§ **To do**
Edit the records starting with the line containing "(gal), per the photograph below." and going on through the line containing "Measurement: 8 cm": write those lines again with "in service" replaced by "in use" and everything else unchanged.
#### Records provided
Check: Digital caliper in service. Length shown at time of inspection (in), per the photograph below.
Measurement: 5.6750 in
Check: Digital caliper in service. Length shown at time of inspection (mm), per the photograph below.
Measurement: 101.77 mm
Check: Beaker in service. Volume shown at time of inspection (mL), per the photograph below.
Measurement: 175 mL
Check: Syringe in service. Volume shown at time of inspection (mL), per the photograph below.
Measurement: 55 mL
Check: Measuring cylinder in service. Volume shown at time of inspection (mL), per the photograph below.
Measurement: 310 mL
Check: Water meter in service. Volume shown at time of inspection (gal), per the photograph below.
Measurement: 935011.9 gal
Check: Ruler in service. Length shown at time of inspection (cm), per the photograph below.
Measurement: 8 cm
########
#### Records provided
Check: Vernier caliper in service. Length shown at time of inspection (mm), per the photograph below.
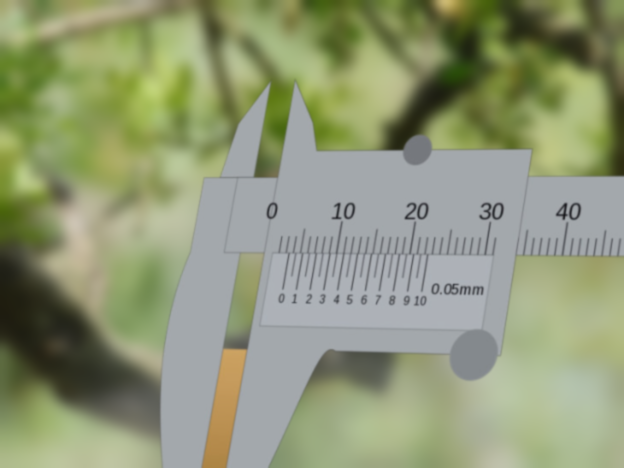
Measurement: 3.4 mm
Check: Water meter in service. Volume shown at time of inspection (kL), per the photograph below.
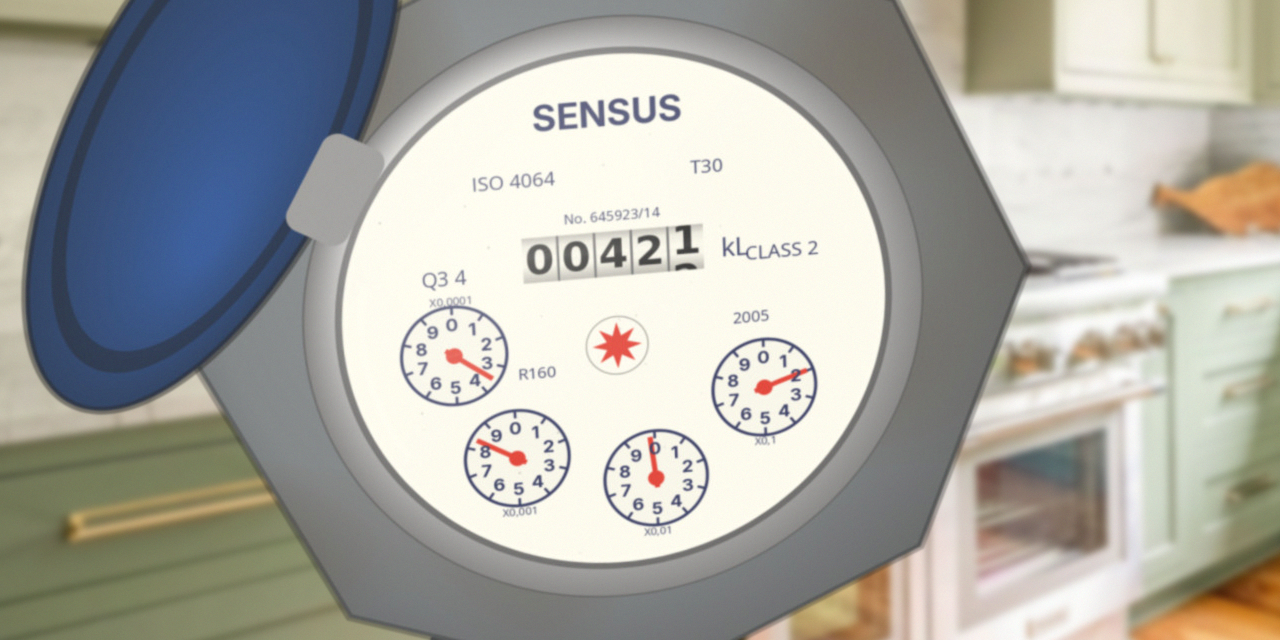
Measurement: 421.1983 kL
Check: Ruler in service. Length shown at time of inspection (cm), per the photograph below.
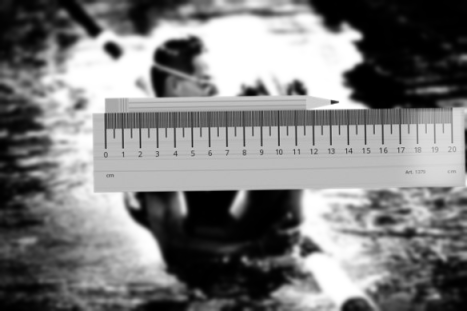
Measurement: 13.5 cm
########
§ **Result for this exercise**
Check: Water meter in use. Volume shown at time of inspection (gal), per the photograph below.
Measurement: 935011.9 gal
Check: Ruler in use. Length shown at time of inspection (cm), per the photograph below.
Measurement: 8 cm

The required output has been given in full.